Company A (tech market): Growing? Not quite. To achieve the ambitious expansion they (and their investors) demand, they've poured much of their little capital into salespeople: Cold-calling commission and salary salesmen. Is it working? Considering attrition and companies' dwindling capital, I don't think so.
Company B (green sleep) has been hiring, digital marketing, and opening new stores like crazy. Growing expenses should result in growing revenues and a favorable return on investment; if you grow too rapidly, you may neglect to check that ROI.
Once Company A cut headcount and Company B declared “going concerned”, my friend realized both startups had the same ailment and didn't recognize it.
I shouldn't have to ask a friend to verify a company's cash reserves and profitability to spot a financial problem. It happened anyhow.
The frightening part isn't that investors were willing to invest millions without product-market fit, CAC, or LTV estimates. That's alarming, but not as scary as the fact that startups aren't understanding the problem until VC rounds have dried up.
When they question consultants if their company will be around in 6 months. It’s a red flag. How will they stretch $20M through a 2-year recession with a $3M/month burn rate and no profitability? Alarms go off.
Who's in danger?
In a word, everyone who raised money without a profitable client acquisition strategy or enough resources to ride out dry spells.
Money mismanagement and poor priorities affect every industry (like sinking all your capital into your product, team, or tech, at the expense of probing what customer acquisition really takes and looks like).
This isn't about tech, real estate, or recession-proof luxury products. Fast, cheap, easy money flows into flashy-looking teams with buzzwords, trending industries, and attractive credentials.
If these companies can't show progress or get a profitable CAC, they can't raise more money. They die if they can't raise more money (or slash headcount and find shoestring budget solutions until they solve the real problem).
The kiss of death (and how to avoid it)
If you're running a startup and think raising VC is the answer, pause and evaluate. Do you need the money now?
I'm not saying VC is terrible or has no role. Founders have used it as a Band-Aid for larger, pervasive problems. Venture cash isn't a crutch for recruiting consumers profitably; it's rocket fuel to get you what and who you need.
Pay-to-play isn't a way to throw money at the wall and hope for a return.
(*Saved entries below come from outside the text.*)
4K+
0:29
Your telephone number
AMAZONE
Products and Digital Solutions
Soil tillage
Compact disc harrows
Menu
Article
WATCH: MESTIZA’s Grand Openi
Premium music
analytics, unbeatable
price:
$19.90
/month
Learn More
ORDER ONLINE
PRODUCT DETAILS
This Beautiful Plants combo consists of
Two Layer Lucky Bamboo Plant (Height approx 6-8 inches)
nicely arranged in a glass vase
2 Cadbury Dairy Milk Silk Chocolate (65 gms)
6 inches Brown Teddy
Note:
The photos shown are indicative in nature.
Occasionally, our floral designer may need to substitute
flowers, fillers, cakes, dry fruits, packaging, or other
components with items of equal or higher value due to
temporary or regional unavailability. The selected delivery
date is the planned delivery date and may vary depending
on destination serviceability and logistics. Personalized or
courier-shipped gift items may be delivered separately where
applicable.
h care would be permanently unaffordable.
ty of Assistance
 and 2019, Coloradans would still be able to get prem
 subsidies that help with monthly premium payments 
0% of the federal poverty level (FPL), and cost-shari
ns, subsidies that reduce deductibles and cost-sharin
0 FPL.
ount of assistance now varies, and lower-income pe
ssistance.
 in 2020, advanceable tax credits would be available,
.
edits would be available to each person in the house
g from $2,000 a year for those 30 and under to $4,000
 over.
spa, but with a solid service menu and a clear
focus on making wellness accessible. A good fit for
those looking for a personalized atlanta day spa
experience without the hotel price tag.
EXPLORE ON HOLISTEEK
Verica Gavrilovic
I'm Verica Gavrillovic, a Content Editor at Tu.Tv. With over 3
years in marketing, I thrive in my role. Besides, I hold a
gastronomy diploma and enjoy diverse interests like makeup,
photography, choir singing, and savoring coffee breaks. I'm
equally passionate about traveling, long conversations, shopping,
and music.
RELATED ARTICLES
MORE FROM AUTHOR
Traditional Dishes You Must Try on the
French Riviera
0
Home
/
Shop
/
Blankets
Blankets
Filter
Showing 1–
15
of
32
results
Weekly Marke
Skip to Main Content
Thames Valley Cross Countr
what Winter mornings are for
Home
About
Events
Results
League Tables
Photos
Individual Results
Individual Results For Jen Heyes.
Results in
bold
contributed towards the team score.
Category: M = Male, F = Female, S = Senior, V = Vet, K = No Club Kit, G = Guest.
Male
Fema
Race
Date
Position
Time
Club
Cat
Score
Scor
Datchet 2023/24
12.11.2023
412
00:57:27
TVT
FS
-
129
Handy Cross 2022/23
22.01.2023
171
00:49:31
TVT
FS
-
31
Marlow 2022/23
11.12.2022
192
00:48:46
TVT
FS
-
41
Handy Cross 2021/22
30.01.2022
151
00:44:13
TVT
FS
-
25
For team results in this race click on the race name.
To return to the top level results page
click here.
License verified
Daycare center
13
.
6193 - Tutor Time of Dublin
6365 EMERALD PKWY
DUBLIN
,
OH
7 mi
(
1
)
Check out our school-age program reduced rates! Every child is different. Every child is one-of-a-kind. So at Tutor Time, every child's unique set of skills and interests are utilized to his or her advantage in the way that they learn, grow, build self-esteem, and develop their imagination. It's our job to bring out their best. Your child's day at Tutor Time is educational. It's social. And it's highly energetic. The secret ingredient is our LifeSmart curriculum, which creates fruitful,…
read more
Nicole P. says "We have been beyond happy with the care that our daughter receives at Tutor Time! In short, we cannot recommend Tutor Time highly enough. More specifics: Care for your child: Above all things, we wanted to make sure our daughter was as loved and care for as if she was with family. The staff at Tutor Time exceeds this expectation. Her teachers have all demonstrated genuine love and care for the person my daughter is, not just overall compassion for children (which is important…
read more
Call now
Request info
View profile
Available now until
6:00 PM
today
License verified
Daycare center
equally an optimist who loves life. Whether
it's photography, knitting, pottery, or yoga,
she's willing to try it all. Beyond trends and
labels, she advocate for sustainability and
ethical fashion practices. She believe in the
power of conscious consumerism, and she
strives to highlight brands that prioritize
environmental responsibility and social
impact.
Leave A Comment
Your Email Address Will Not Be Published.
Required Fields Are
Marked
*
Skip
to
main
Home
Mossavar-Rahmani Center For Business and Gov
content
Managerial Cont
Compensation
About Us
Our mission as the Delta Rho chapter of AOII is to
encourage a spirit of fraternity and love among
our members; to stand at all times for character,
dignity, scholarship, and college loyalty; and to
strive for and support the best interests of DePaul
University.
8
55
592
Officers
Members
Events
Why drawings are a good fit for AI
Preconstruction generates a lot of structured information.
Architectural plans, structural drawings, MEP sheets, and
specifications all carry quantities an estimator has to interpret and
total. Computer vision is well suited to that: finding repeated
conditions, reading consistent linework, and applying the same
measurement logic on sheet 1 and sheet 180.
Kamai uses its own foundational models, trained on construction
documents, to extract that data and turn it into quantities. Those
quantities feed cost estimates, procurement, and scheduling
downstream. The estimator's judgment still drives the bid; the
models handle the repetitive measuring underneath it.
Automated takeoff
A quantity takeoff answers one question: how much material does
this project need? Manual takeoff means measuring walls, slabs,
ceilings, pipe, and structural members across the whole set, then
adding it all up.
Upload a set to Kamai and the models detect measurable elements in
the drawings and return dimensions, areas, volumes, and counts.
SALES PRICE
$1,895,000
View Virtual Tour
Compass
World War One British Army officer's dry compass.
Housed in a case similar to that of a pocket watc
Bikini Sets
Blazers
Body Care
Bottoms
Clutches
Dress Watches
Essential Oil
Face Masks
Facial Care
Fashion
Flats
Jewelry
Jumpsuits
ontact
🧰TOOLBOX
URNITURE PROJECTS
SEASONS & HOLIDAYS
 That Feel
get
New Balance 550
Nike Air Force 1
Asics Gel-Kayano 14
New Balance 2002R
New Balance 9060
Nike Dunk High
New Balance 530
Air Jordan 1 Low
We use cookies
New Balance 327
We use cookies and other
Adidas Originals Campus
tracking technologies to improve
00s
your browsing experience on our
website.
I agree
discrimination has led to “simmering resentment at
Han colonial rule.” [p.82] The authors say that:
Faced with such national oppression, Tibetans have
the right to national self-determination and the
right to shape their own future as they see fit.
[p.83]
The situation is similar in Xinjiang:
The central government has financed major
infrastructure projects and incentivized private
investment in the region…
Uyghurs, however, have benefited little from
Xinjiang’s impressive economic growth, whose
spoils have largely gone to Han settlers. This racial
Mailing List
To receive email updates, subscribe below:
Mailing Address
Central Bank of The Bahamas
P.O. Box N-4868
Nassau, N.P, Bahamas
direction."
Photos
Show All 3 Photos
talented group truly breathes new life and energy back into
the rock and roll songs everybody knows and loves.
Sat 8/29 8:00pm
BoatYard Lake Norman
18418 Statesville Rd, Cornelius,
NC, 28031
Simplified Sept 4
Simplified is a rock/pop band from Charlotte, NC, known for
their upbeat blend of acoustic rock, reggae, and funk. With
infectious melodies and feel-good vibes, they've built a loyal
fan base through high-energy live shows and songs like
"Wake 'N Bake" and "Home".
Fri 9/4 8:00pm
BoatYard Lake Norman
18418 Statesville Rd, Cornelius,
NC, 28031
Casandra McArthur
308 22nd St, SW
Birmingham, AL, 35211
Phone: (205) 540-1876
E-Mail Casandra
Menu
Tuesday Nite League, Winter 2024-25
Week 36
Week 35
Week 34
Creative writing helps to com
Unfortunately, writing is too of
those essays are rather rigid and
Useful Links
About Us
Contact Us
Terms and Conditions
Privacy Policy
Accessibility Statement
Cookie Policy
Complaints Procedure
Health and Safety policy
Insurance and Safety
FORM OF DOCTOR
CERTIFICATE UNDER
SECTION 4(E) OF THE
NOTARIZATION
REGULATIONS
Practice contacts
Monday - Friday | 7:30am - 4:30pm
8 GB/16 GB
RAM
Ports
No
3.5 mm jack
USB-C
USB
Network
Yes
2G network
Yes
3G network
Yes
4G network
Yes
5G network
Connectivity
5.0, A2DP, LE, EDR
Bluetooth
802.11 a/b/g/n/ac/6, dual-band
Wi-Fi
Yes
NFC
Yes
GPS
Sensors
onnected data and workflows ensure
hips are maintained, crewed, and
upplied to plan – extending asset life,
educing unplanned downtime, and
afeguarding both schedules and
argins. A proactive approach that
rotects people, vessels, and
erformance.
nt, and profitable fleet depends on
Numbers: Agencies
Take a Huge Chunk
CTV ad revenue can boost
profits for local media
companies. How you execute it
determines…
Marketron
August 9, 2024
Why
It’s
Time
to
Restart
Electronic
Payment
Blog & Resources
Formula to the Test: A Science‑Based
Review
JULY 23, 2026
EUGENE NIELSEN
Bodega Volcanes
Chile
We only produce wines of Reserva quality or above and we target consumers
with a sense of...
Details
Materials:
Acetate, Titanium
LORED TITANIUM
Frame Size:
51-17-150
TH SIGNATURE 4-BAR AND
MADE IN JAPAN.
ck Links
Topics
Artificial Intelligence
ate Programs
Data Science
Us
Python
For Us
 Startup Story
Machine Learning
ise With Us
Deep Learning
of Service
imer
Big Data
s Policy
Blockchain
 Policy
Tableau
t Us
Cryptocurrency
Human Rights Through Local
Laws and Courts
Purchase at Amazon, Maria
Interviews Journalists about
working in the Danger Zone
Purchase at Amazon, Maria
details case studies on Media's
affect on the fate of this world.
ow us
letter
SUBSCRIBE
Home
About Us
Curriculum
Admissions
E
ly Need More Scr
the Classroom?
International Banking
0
Pay-to-play works until you run out of money, and if you haven't mastered client acquisition, your cash will diminish quickly.
How can you avoid this bottomless pit? Tips:
Understand your burn rate
Keep an eye on your growth or profitability.
Analyze each and every marketing channel and initiative.
Make lucrative customer acquisition strategies and satisfied customers your top two priorities. not brand-new products. not stellar hires. avoid the fundraising rollercoaster to save time. If you succeed in these two tasks, investors will approach you with their thirsty offers rather than the other way around, and your cash reserves won't diminish as a result.
Not as much as your grandfather
My family friend always justified expensive, impractical expenditures by saying it was only monopoly money. In business, startups, and especially with money from investors expecting a return, that's not true.
More founders could understand that there isn't always another round if they viewed VC money as their own limited pool. When the well runs dry, you must refill it or save the day.
Venture financing isn't your grandpa's money. A discerning investor has entrusted you with dry powder in the hope that you'll use it wisely, strategically, and thoughtfully. Use it well.